_Exercise tasks:_
1. Answer from the passage on capacitor films:
(a) How thick is the TiN film formed on the Si substrate for the FIG. 6 sample?
(b) Over what thickness range of the zirconium oxide film 503 do crystallization and crystal grain growth proceed rapidly?
(c) What does the upper electrode 505 comprise?
2. Translate this sentence from the passage on capacitor films into German: "It can be confirmed from the results of FIG. 6 that cracks are already formed in the surface of the zirconium oxide film immediately after film formation."

FIG. 6 shows an SEM observation at a magnification of 100 000 times of the surface of a sample in which a TiN surface is oxidized by means of heat treatment under an ozone (O₃) atmosphere on a TiN film having a thickness of 10 nm formed on a Si substrate, and a titanium oxide film constituting a second protective film is further formed by means of known ALD, after which a zirconium oxide film having a thickness of 6 nm is formed on the titanium oxide film by means of ALD.

It can be confirmed from the results of FIG. 6 that cracks are already formed in the surface of the zirconium oxide film immediately after film formation.

If the titanium oxide film of the first protective film is formed while cracks have been produced in this way, it is speculated that the titanium oxide film will fill the cracks formed in the surface of the zirconium oxide film, as described in Patent Documents 3-5. FIG. 7 shows a situation in which the first protective film is formed, based on the results of FIG. 6, as described in Patent Documents 3-5. When a second protective film 502 comprising a titanium oxide film is formed on a lower electrode 501 and a dielectric film 503 comprising a zirconium oxide film is formed thereon in an effort to increase the dielectric constant of the zirconium oxide film 503, crystallization and crystal grain growth proceed rapidly while the zirconium oxide film 503 grows from 4 nm to 5 nm, and defects such as cracks 506 and pin holes are already present in the zirconium oxide film immediately after film formation. A titanium oxide film constituting a first protective film 504 is formed in this state, and therefore part of the first protective film 504 is thought to penetrate the cracks 506. It should be noted that the first protective film 504 is formed, so even if an upper electrode 505 comprising a TiN film is subsequently formed, damage such as the oxygen deficiency 1006 shown in FIG. 1 and etching does not arise.

Titanium oxide films are known as dielectric films having a high dielectric constant, while at the same time it is also well known that such films are also used as oxide semiconductors. As described in Patent Document 4, titanium oxide of 1 nm or greater behaves as a conductor, and a titanium oxide film still behaves as a semiconductor when the thickness thereof is reduced, so the present inventors believe that the titanium oxide film serving as the first protective film 504 which fills the cracks 506 in the dielectric film forms a minute leak path at the device working temperature which is higher than room temperature, although not to the extent of a short-circuit state which occurs when a titanium nitride conductor penetrates the cracks, and as a result minority defects are produced in cell units. That is to say, crystallization of the zirconium oxide film 503 is promoted by the presence of the titanium oxide film constituting the second protective film 502, and as a result it is believed that this also promotes crack formation.

The semiconductor device according to the present invention is characterized in that it comprises a capacitor provided with: a lower electrode disposed on a semiconductor substrate; a second protective film which covers at least the surface of the lower electrode; a dielectric film which covers the surface of the second protective film and has a defect which develops in the film thickness direction from an upper surface opposite the second protective film; a third protective film having at least a defect-filling film comprising an insulator which fills the defect and is different from the main component of the dielectric film; a first protective film which covers the dielectric film and the third protective film; and an upper electrode which covers the first protective film.

Collected data:
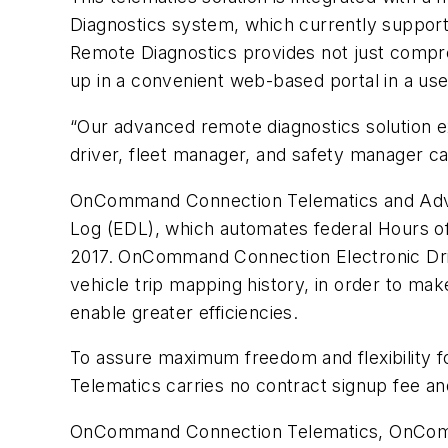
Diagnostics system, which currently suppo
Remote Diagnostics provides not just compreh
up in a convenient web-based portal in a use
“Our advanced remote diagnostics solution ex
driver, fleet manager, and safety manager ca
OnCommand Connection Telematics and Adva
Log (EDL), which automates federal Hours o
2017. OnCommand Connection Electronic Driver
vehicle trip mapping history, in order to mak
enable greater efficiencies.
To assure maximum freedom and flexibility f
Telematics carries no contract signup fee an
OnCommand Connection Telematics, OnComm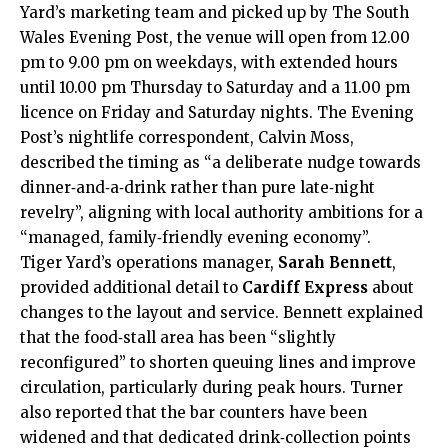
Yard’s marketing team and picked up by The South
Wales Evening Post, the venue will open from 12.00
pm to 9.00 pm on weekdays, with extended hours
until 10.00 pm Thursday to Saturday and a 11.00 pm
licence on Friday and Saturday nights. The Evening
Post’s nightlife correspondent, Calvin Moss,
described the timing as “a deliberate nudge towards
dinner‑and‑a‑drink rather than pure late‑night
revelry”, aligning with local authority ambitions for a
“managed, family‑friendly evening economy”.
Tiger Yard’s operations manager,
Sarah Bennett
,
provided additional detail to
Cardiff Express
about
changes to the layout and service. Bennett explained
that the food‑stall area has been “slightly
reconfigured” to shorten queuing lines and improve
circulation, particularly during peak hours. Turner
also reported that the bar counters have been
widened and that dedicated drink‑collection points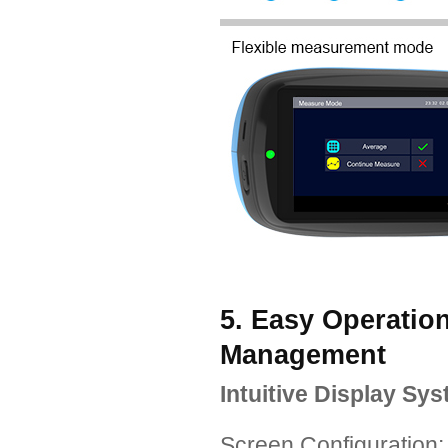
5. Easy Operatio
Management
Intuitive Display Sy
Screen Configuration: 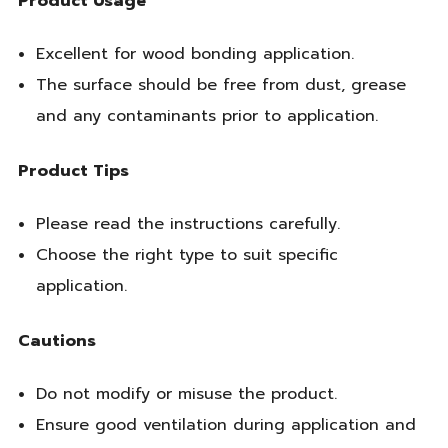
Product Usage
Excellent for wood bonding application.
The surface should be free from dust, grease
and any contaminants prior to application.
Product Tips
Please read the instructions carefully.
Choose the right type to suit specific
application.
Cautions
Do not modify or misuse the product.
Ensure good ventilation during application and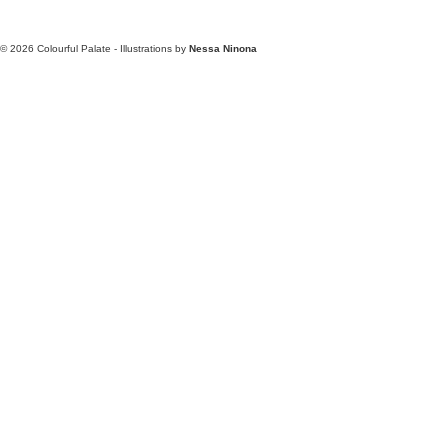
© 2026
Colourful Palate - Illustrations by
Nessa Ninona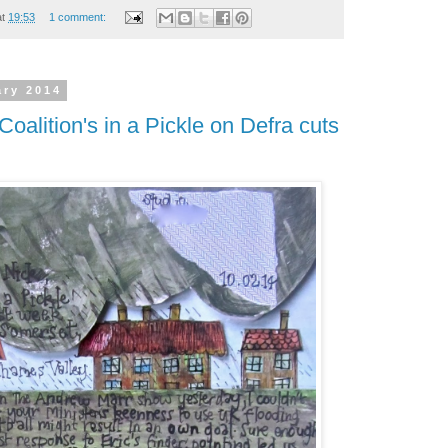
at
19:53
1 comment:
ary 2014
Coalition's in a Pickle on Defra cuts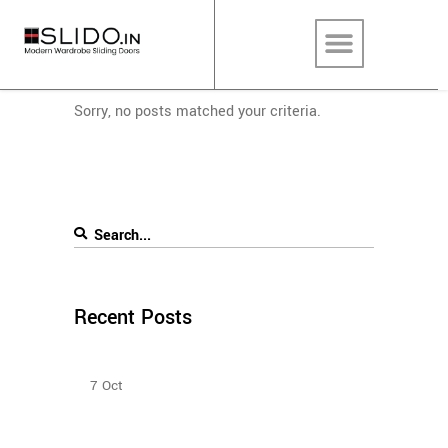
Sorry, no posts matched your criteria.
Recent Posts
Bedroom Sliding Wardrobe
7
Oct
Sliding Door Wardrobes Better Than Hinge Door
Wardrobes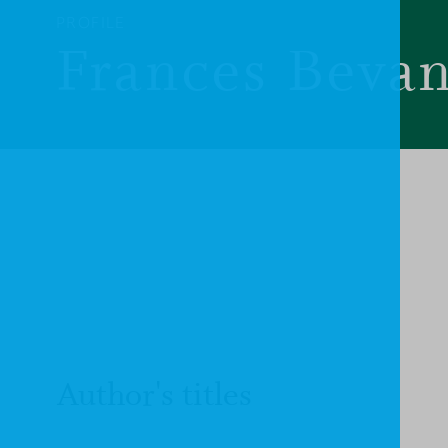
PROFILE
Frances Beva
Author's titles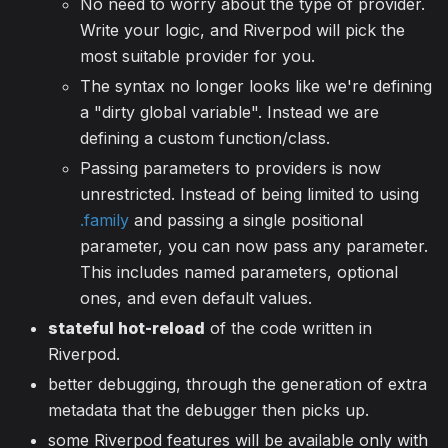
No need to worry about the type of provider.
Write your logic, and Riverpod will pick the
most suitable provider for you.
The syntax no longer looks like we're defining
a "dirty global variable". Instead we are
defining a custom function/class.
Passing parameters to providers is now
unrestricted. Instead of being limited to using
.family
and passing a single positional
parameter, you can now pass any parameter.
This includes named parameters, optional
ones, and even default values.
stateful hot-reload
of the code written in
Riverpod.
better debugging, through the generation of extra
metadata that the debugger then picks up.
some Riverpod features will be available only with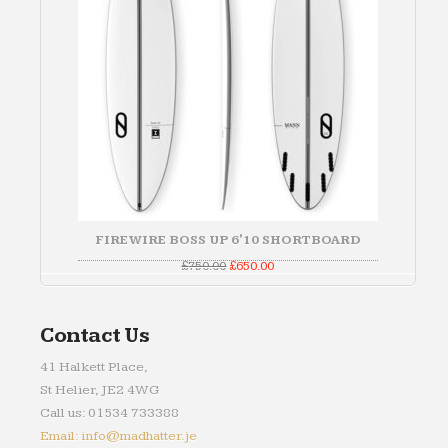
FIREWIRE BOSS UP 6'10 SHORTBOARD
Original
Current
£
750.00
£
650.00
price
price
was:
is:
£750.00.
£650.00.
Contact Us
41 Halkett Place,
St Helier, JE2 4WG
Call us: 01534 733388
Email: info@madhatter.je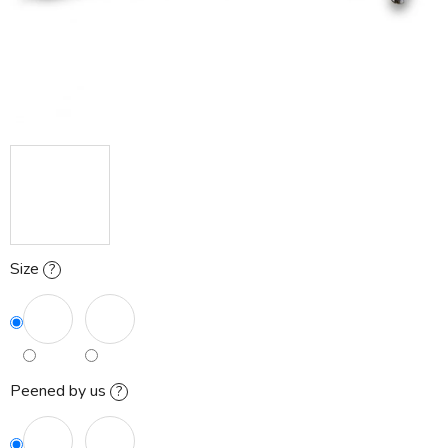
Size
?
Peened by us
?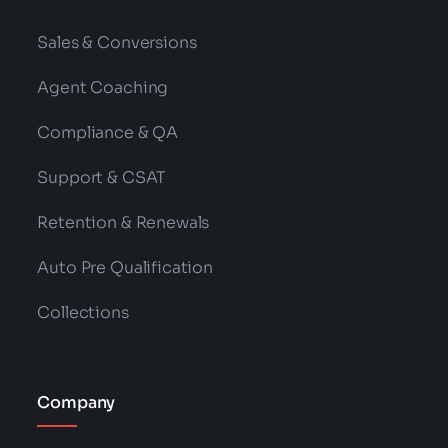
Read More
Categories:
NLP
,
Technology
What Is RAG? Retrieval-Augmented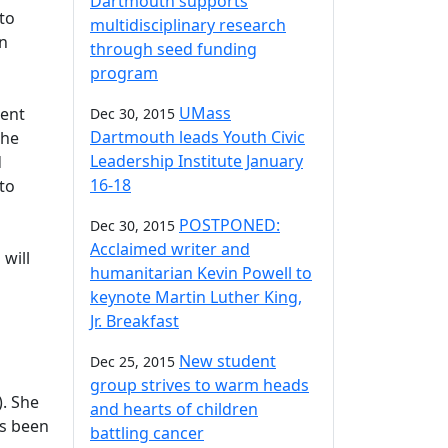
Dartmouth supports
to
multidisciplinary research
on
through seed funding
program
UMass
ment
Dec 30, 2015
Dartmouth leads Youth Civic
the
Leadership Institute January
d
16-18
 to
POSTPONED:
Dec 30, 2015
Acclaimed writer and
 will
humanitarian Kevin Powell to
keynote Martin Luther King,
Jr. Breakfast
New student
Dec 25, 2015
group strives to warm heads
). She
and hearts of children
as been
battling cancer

_Task-by-task outputs:_
1.
(a) 10 nm
(b) From 4 nm to 5 nm
(c) A TiN film

2. Aus den Ergebnissen von FIG. 6 lässt sich bestätigen, dass bereits unmittelbar nach der Filmbildung Risse in der Oberfläche des Zirconiumoxidfilms entstanden sind.